Q. Did Yan tell you that someone at Pack Process had indeed told her that driving the van was her responsibility?
A. No, she did not.
Q. Did Yan tell you that, during this conversation, that anyone from Pack Process had asked her to drive the van as a result of her father having lost his license?
A. No.
For her employment at Pack Process, Yan was required to punch a daily time clock. Since Yan punched out before the accident, Pack and Process argues that she was outside her normal work hours at the time of the accident. Further, as evidenced from the testimony, Pack Process maintains that it is unrefuted that when the accident occurred, Yan was on Lam Staffing's payroll and not being paid by Pack Process. Since the accident occurred outside the scope of her employment during a normal commute from work, Pack Process contends that the "coming and going" rule applies and no liability exists on its part for the accident.
Pack Process also relies on the undisputed fact that Thou, Yan's father and her predecessor driver, was paid by Lam Staffing and not Pack Process for his driving services.
4. DISCUSSION
As noted previously herein, a principal's liability for the actions of its agent is based on actual or implied (apparent) authority. In the absence of actual authority, an employer may be liable under implied authority if the employee's conduct is the result of a reasonable belief that actual authority exists or he is within the course or scope of his employment. The analysis of implied authority and scope of employment involves application of a reasonableness standard and consideration of the totality of the circumstances. Such analyses are highly dependent upon the facts and usually within the domain of the jury.
See Creedon Controls, Inc. V. Banc One Bldg. Corp., 470 F. Supp. 2d 457 (D. Del. 2007); Restatement (Second) Agency § 26.
Histed, 621 A.2d 340, 345 (Del. 1993).
An employer, however, is generally not liable for torts committed by its employee while commuting to and from work under the coming and going rule. Under Delaware case law, when it is shown that the purpose of the employee's trip was in furtherance of some interest of the employer and that employee was acting within the scope of employment, the employer is liable for the employee's conduct. In determining whether an employee acted within the course and scope of employment, Delaware applies § 228 of the Restatement (Second) Agency where it is enough for employer liability to attach if the employer's business "actuates the employee to any appreciable extent."

What you need to do:
Continue the court opinion on Pack Process's liability for Yan's van accident, starting after its last sentence.

Records shown:
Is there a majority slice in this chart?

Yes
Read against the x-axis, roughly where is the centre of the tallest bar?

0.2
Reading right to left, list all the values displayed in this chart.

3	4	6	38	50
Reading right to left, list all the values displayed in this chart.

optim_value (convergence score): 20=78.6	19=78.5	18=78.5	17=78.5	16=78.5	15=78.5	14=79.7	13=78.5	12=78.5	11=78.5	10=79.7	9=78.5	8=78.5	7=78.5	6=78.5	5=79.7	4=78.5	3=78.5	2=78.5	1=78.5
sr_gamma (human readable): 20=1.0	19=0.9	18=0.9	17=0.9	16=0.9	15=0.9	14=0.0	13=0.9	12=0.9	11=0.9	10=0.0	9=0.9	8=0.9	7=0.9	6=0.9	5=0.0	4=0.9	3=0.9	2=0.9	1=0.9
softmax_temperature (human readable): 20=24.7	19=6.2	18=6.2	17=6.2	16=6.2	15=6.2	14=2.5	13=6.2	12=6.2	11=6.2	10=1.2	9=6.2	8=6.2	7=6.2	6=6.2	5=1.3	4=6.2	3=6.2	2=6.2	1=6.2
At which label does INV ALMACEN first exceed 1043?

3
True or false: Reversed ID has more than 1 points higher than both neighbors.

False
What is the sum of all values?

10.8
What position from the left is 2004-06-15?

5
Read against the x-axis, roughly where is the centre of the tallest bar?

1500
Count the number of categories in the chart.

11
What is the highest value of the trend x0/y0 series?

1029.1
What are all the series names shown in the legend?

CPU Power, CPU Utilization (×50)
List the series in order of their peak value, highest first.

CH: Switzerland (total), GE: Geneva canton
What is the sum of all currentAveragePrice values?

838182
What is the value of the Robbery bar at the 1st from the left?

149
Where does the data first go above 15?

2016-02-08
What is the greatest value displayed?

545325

Result of the exercise:
Barnes, 405 A.2d at 137; Histed, 621 A.2d at 343.
Cough, 2007 WL 2323484 at *1.
Id.
Yan's official job title with Pack Process was as a Quality Control Inspector, and she was hired in that capacity. The responsibilities of that position did not include transporting workers. Based on her discussion with Newsome, and Pack Process's apparent need for contract workers, however, a reasonable jury may or may not conclude that Yan was authorized, actual or implied, by Pack Process to drive the workers to and from the plant. The contents of Yan's conversation with Newsome and the reasonableness of her interpretation of that discussion are in dispute. Pack Process contends that the exchange was simply a friendly conversation, while Yan claims that she received permission and was expected to transport workers. Pack Process also maintains that it did not compensate Yan for her driving services; however, testimony exists that weekly payment for fuel was provided by Pack Process through Lam Staffing. Moreover, how a reasonable person would interpret the exchange between Yan and Adkins, including Adkins' admonition and its implications, is disputed.
5. CONCLUSION
As a result, there are genuine issues of material fact regarding the conversation between Yan and Newsome and whether, as a result of that conversation, a reasonable person would have interpreted that Pack Process actually authorized her to transport workers. Further, under implied authority, whether Yan was acting within the scope of employment at the time of the accident, under the totality of the circumstances analysis, raises genuine issues of material fact. Therefore, in light of the significant overlap in the parties' legal and factual arguments on summary judgment, and the relationship of the disputed facts to those arguments, both motions for summary judgment (D.I. 105, 106) are denied.